▶ **PROVIDED MATERIAL**:
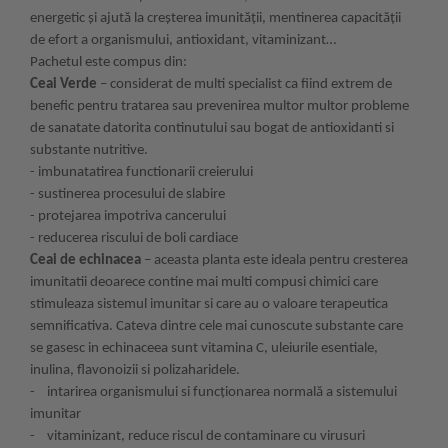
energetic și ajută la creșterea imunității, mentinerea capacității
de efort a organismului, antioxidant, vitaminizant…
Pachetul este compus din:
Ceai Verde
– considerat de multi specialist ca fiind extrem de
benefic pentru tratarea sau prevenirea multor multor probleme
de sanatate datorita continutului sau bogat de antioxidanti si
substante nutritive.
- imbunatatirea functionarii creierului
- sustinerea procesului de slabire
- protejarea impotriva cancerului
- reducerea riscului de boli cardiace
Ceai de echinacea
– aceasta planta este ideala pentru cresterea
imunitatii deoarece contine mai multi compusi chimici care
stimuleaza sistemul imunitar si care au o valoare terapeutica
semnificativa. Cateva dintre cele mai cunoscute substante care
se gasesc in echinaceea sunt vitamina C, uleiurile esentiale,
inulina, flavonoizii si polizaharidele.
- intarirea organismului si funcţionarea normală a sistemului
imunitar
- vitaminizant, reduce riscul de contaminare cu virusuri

==

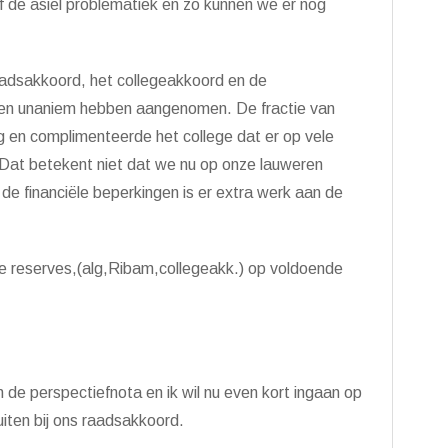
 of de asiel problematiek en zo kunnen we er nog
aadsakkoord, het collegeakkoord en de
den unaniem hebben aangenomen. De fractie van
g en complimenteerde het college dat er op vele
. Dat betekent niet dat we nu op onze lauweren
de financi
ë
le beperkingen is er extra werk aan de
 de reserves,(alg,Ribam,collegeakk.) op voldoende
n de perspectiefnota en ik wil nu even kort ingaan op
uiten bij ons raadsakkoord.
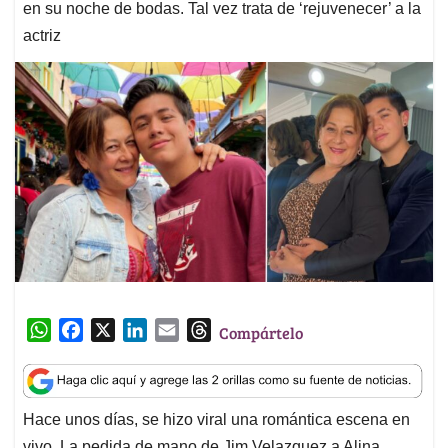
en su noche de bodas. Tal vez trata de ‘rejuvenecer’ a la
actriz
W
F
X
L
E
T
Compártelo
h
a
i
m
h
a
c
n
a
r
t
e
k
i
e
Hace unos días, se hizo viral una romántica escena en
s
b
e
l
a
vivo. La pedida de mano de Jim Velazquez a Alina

▶ **TASK DESCRIPTION**:
Restate word for word only the lines above from the line containing "Pachetul este compus" to the line containing "ideala pentru cresterea", both of them included.

▶ **RESULT OF THIS EXERCISE**:
Pachetul este compus din:
Ceai Verde
– considerat de multi specialist ca fiind extrem de
benefic pentru tratarea sau prevenirea multor multor probleme
de sanatate datorita continutului sau bogat de antioxidanti si
substante nutritive.
- imbunatatirea functionarii creierului
- sustinerea procesului de slabire
- protejarea impotriva cancerului
- reducerea riscului de boli cardiace
Ceai de echinacea
– aceasta planta este ideala pentru cresterea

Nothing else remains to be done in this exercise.